A Uefa, entidade que rege o futebol europeu, criticou duramente nesta segunda-feira (6) a decisão da Fifa de suspender a punição de cartão vermelho de um atacante dos EUA, afirmando que a entidade que comanda o futebol mundial havia “cruzado uma linha vermelha” após o presidente Donald Trump intervir pessoalmente no caso.
“Expressamos nossa incredulidade diante de uma decisão tão sem precedentes, incompreensível e injustificável”, afirmou a Uefa em comunicado hoje (6), acrescentando que ela “cruzou uma linha vermelha”. “Quando a certeza das regras não é mais garantida por seus guardiões, a integridade do jogo fica em risco e a credibilidade de uma competição é prejudicada.”
Cartão vermelho de Balogun e ligação de Trump
O atacante dos Estados Unidos Folarin Balogun estará à disposição para o confronto das oitavas de final da Copa do Mundo contra a Bélgica, após a Fifa suspender sua punição automática por um cartão vermelho neste domingo (5), em uma decisão tomada depois de um telefonema de Trump, ao presidente da Fifa, Gianni Infantino.

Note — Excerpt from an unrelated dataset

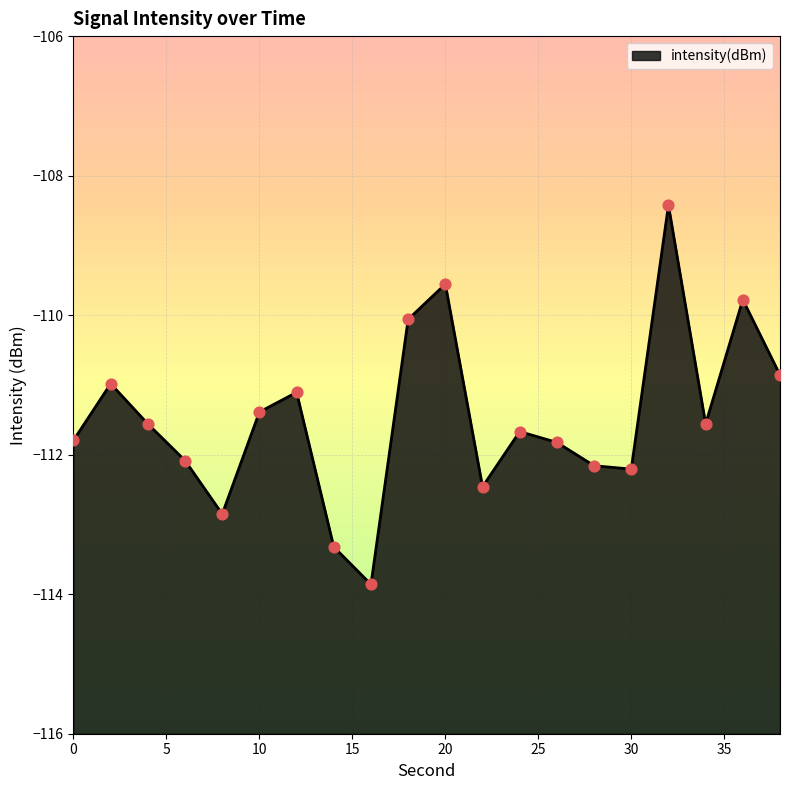

Between 20 and 10, which is larger?

20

Balogun marcou seu terceiro gol na Copa do Mundo na vitória por 2 x 0 sobre a Bósnia, mas recebeu um cartão vermelho no segundo tempo por dar uma entrada com a chuteira no tornozelo do bósnio Tarik Muharemovic, deixando os EUA com um jogador a menos pelo restante da partida.
A manobra sem precedentes provocou revolta no meio do futebol. Diversos analistas e fãs do esporte criticaram a interferência política pesada em decisões esportivas da entidade máxima do futebol.